__OBJECTIVE__
Reproduce every line of the items below word for word, leaving nothing out and changing nothing.

------ RECORDED INFORMATION

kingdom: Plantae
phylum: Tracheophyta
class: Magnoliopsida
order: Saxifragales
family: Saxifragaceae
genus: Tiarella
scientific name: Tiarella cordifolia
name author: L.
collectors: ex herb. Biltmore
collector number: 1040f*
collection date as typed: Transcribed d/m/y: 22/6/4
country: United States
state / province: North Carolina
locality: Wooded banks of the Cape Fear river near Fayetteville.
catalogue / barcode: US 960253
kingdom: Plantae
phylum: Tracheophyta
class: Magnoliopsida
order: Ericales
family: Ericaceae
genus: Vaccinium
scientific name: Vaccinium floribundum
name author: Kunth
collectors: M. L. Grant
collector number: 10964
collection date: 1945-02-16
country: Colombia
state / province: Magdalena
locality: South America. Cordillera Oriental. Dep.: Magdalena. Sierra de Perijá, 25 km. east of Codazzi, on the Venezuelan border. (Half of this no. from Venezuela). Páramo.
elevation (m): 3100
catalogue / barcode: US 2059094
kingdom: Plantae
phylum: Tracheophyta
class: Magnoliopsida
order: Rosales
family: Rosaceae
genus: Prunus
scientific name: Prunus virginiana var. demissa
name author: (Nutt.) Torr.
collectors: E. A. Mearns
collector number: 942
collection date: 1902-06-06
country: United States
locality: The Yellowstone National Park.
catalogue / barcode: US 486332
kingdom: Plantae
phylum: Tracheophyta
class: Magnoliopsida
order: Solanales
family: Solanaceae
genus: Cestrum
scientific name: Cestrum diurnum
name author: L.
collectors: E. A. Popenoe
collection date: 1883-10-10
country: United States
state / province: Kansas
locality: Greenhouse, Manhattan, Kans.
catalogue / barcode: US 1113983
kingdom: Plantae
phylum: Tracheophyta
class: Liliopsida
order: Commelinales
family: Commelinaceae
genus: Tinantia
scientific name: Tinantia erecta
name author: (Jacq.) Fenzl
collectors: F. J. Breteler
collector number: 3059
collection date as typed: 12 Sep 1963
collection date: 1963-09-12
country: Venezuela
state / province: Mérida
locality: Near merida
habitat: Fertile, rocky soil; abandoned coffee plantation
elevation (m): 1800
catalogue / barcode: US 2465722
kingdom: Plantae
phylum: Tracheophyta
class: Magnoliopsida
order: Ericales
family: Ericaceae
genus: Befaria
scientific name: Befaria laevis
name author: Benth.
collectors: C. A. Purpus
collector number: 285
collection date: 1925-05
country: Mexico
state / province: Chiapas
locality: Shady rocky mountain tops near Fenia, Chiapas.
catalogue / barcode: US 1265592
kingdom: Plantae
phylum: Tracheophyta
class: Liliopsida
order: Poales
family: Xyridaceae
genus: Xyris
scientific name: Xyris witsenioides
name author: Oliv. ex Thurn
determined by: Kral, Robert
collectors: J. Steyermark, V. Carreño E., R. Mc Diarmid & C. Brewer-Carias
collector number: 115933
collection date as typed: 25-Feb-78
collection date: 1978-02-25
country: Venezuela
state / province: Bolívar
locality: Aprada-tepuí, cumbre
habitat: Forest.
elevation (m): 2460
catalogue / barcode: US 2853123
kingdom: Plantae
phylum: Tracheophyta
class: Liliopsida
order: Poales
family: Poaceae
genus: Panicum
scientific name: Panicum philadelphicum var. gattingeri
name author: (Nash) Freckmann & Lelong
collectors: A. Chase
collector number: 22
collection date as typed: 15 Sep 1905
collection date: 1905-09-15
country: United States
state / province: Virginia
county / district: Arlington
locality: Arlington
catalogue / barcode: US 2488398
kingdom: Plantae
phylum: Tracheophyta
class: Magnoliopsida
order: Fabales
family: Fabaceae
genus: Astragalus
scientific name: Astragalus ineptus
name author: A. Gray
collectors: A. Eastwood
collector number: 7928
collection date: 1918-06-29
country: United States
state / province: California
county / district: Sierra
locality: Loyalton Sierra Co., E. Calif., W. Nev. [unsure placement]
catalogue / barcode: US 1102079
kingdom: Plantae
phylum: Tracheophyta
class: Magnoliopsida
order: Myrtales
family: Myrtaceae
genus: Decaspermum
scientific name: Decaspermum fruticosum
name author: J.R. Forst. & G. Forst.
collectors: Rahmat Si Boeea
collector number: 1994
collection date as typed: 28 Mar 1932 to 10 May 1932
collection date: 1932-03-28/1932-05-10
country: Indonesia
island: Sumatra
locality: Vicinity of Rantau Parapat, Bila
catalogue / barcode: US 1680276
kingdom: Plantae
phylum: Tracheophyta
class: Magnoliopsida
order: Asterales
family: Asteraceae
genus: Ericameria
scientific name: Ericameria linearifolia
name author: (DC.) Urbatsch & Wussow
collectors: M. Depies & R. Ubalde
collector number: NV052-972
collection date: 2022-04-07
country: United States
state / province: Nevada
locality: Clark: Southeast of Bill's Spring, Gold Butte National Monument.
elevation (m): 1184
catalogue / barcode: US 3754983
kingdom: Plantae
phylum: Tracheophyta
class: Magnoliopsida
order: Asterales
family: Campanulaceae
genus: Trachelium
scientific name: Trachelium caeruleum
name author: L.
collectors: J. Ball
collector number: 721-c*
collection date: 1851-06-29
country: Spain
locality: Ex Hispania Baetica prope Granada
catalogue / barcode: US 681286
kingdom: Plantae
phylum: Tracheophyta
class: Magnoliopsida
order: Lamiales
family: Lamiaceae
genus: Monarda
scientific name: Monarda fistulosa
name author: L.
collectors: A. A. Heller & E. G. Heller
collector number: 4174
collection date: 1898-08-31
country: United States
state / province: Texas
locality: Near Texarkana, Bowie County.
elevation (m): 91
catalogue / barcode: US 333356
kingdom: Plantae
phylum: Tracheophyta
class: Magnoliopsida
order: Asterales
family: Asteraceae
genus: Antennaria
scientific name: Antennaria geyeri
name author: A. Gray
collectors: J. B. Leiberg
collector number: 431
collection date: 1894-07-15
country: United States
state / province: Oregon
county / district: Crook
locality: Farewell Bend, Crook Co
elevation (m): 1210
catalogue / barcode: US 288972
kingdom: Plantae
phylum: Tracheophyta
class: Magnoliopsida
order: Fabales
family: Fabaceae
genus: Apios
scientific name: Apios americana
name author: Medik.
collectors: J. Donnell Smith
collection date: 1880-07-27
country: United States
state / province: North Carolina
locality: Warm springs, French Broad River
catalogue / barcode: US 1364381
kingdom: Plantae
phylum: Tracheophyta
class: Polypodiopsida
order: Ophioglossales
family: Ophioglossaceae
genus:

------------

__COMPLETE ANSWER__
kingdom: Plantae
phylum: Tracheophyta
class: Magnoliopsida
order: Saxifragales
family: Saxifragaceae
genus: Tiarella
scientific name: Tiarella cordifolia
name author: L.
collectors: ex herb. Biltmore
collector number: 1040f*
collection date as typed: Transcribed d/m/y: 22/6/4
country: United States
state / province: North Carolina
locality: Wooded banks of the Cape Fear river near Fayetteville.
catalogue / barcode: US 960253
kingdom: Plantae
phylum: Tracheophyta
class: Magnoliopsida
order: Ericales
family: Ericaceae
genus: Vaccinium
scientific name: Vaccinium floribundum
name author: Kunth
collectors: M. L. Grant
collector number: 10964
collection date: 1945-02-16
country: Colombia
state / province: Magdalena
locality: South America. Cordillera Oriental. Dep.: Magdalena. Sierra de Perijá, 25 km. east of Codazzi, on the Venezuelan border. (Half of this no. from Venezuela). Páramo.
elevation (m): 3100
catalogue / barcode: US 2059094
kingdom: Plantae
phylum: Tracheophyta
class: Magnoliopsida
order: Rosales
family: Rosaceae
genus: Prunus
scientific name: Prunus virginiana var. demissa
name author: (Nutt.) Torr.
collectors: E. A. Mearns
collector number: 942
collection date: 1902-06-06
country: United States
locality: The Yellowstone National Park.
catalogue / barcode: US 486332
kingdom: Plantae
phylum: Tracheophyta
class: Magnoliopsida
order: Solanales
family: Solanaceae
genus: Cestrum
scientific name: Cestrum diurnum
name author: L.
collectors: E. A. Popenoe
collection date: 1883-10-10
country: United States
state / province: Kansas
locality: Greenhouse, Manhattan, Kans.
catalogue / barcode: US 1113983
kingdom: Plantae
phylum: Tracheophyta
class: Liliopsida
order: Commelinales
family: Commelinaceae
genus: Tinantia
scientific name: Tinantia erecta
name author: (Jacq.) Fenzl
collectors: F. J. Breteler
collector number: 3059
collection date as typed: 12 Sep 1963
collection date: 1963-09-12
country: Venezuela
state / province: Mérida
locality: Near merida
habitat: Fertile, rocky soil; abandoned coffee plantation
elevation (m): 1800
catalogue / barcode: US 2465722
kingdom: Plantae
phylum: Tracheophyta
class: Magnoliopsida
order: Ericales
family: Ericaceae
genus: Befaria
scientific name: Befaria laevis
name author: Benth.
collectors: C. A. Purpus
collector number: 285
collection date: 1925-05
country: Mexico
state / province: Chiapas
locality: Shady rocky mountain tops near Fenia, Chiapas.
catalogue / barcode: US 1265592
kingdom: Plantae
phylum: Tracheophyta
class: Liliopsida
order: Poales
family: Xyridaceae
genus: Xyris
scientific name: Xyris witsenioides
name author: Oliv. ex Thurn
determined by: Kral, Robert
collectors: J. Steyermark, V. Carreño E., R. Mc Diarmid & C. Brewer-Carias
collector number: 115933
collection date as typed: 25-Feb-78
collection date: 1978-02-25
country: Venezuela
state / province: Bolívar
locality: Aprada-tepuí, cumbre
habitat: Forest.
elevation (m): 2460
catalogue / barcode: US 2853123
kingdom: Plantae
phylum: Tracheophyta
class: Liliopsida
order: Poales
family: Poaceae
genus: Panicum
scientific name: Panicum philadelphicum var. gattingeri
name author: (Nash) Freckmann & Lelong
collectors: A. Chase
collector number: 22
collection date as typed: 15 Sep 1905
collection date: 1905-09-15
country: United States
state / province: Virginia
county / district: Arlington
locality: Arlington
catalogue / barcode: US 2488398
kingdom: Plantae
phylum: Tracheophyta
class: Magnoliopsida
order: Fabales
family: Fabaceae
genus: Astragalus
scientific name: Astragalus ineptus
name author: A. Gray
collectors: A. Eastwood
collector number: 7928
collection date: 1918-06-29
country: United States
state / province: California
county / district: Sierra
locality: Loyalton Sierra Co., E. Calif., W. Nev. [unsure placement]
catalogue / barcode: US 1102079
kingdom: Plantae
phylum: Tracheophyta
class: Magnoliopsida
order: Myrtales
family: Myrtaceae
genus: Decaspermum
scientific name: Decaspermum fruticosum
name author: J.R. Forst. & G. Forst.
collectors: Rahmat Si Boeea
collector number: 1994
collection date as typed: 28 Mar 1932 to 10 May 1932
collection date: 1932-03-28/1932-05-10
country: Indonesia
island: Sumatra
locality: Vicinity of Rantau Parapat, Bila
catalogue / barcode: US 1680276
kingdom: Plantae
phylum: Tracheophyta
class: Magnoliopsida
order: Asterales
family: Asteraceae
genus: Ericameria
scientific name: Ericameria linearifolia
name author: (DC.) Urbatsch & Wussow
collectors: M. Depies & R. Ubalde
collector number: NV052-972
collection date: 2022-04-07
country: United States
state / province: Nevada
locality: Clark: Southeast of Bill's Spring, Gold Butte National Monument.
elevation (m): 1184
catalogue / barcode: US 3754983
kingdom: Plantae
phylum: Tracheophyta
class: Magnoliopsida
order: Asterales
family: Campanulaceae
genus: Trachelium
scientific name: Trachelium caeruleum
name author: L.
collectors: J. Ball
collector number: 721-c*
collection date: 1851-06-29
country: Spain
locality: Ex Hispania Baetica prope Granada
catalogue / barcode: US 681286
kingdom: Plantae
phylum: Tracheophyta
class: Magnoliopsida
order: Lamiales
family: Lamiaceae
genus: Monarda
scientific name: Monarda fistulosa
name author: L.
collectors: A. A. Heller & E. G. Heller
collector number: 4174
collection date: 1898-08-31
country: United States
state / province: Texas
locality: Near Texarkana, Bowie County.
elevation (m): 91
catalogue / barcode: US 333356
kingdom: Plantae
phylum: Tracheophyta
class: Magnoliopsida
order: Asterales
family: Asteraceae
genus: Antennaria
scientific name: Antennaria geyeri
name author: A. Gray
collectors: J. B. Leiberg
collector number: 431
collection date: 1894-07-15
country: United States
state / province: Oregon
county / district: Crook
locality: Farewell Bend, Crook Co
elevation (m): 1210
catalogue / barcode: US 288972
kingdom: Plantae
phylum: Tracheophyta
class: Magnoliopsida
order: Fabales
family: Fabaceae
genus: Apios
scientific name: Apios americana
name author: Medik.
collectors: J. Donnell Smith
collection date: 1880-07-27
country: United States
state / province: North Carolina
locality: Warm springs, French Broad River
catalogue / barcode: US 1364381
kingdom: Plantae
phylum: Tracheophyta
class: Polypodiopsida
order: Ophioglossales
family: Ophioglossaceae
genus:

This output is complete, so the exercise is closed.